◆ **Work order**:
Write out every line of the listing below again, replacing "Подробнее" with "Далее" wherever it occurs and changing nothing else.

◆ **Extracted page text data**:
════════════════

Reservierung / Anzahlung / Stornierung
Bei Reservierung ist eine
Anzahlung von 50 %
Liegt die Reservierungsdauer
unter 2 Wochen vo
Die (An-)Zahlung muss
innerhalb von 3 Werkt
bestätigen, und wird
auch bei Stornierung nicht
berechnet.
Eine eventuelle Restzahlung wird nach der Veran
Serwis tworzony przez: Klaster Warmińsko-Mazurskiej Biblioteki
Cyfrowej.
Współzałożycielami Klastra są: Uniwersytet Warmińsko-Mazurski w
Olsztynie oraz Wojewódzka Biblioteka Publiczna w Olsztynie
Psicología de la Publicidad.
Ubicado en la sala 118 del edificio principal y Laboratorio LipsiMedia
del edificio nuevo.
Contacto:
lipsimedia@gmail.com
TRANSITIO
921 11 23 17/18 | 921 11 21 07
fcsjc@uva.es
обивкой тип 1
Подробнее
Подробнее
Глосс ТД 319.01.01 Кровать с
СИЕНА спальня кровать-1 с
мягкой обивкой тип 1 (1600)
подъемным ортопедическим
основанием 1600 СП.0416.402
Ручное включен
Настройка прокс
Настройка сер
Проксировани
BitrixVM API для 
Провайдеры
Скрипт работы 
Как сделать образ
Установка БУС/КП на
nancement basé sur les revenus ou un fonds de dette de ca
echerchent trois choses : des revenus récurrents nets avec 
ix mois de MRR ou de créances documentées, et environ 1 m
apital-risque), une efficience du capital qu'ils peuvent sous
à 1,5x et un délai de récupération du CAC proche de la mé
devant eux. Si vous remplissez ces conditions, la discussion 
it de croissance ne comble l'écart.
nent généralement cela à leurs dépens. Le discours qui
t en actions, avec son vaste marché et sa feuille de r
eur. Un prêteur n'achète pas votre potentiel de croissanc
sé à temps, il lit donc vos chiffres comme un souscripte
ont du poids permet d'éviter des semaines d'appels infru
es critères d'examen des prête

════════════════

◆ **Answer to this task**:
Reservierung / Anzahlung / Stornierung
Bei Reservierung ist eine
Anzahlung von 50 %
Liegt die Reservierungsdauer
unter 2 Wochen vo
Die (An-)Zahlung muss
innerhalb von 3 Werkt
bestätigen, und wird
auch bei Stornierung nicht
berechnet.
Eine eventuelle Restzahlung wird nach der Veran
Serwis tworzony przez: Klaster Warmińsko-Mazurskiej Biblioteki
Cyfrowej.
Współzałożycielami Klastra są: Uniwersytet Warmińsko-Mazurski w
Olsztynie oraz Wojewódzka Biblioteka Publiczna w Olsztynie
Psicología de la Publicidad.
Ubicado en la sala 118 del edificio principal y Laboratorio LipsiMedia
del edificio nuevo.
Contacto:
lipsimedia@gmail.com
TRANSITIO
921 11 23 17/18 | 921 11 21 07
fcsjc@uva.es
обивкой тип 1
Далее
Далее
Глосс ТД 319.01.01 Кровать с
СИЕНА спальня кровать-1 с
мягкой обивкой тип 1 (1600)
подъемным ортопедическим
основанием 1600 СП.0416.402
Ручное включен
Настройка прокс
Настройка сер
Проксировани
BitrixVM API для 
Провайдеры
Скрипт работы 
Как сделать образ
Установка БУС/КП на
nancement basé sur les revenus ou un fonds de dette de ca
echerchent trois choses : des revenus récurrents nets avec 
ix mois de MRR ou de créances documentées, et environ 1 m
apital-risque), une efficience du capital qu'ils peuvent sous
à 1,5x et un délai de récupération du CAC proche de la mé
devant eux. Si vous remplissez ces conditions, la discussion 
it de croissance ne comble l'écart.
nent généralement cela à leurs dépens. Le discours qui
t en actions, avec son vaste marché et sa feuille de r
eur. Un prêteur n'achète pas votre potentiel de croissanc
sé à temps, il lit donc vos chiffres comme un souscripte
ont du poids permet d'éviter des semaines d'appels infru
es critères d'examen des prête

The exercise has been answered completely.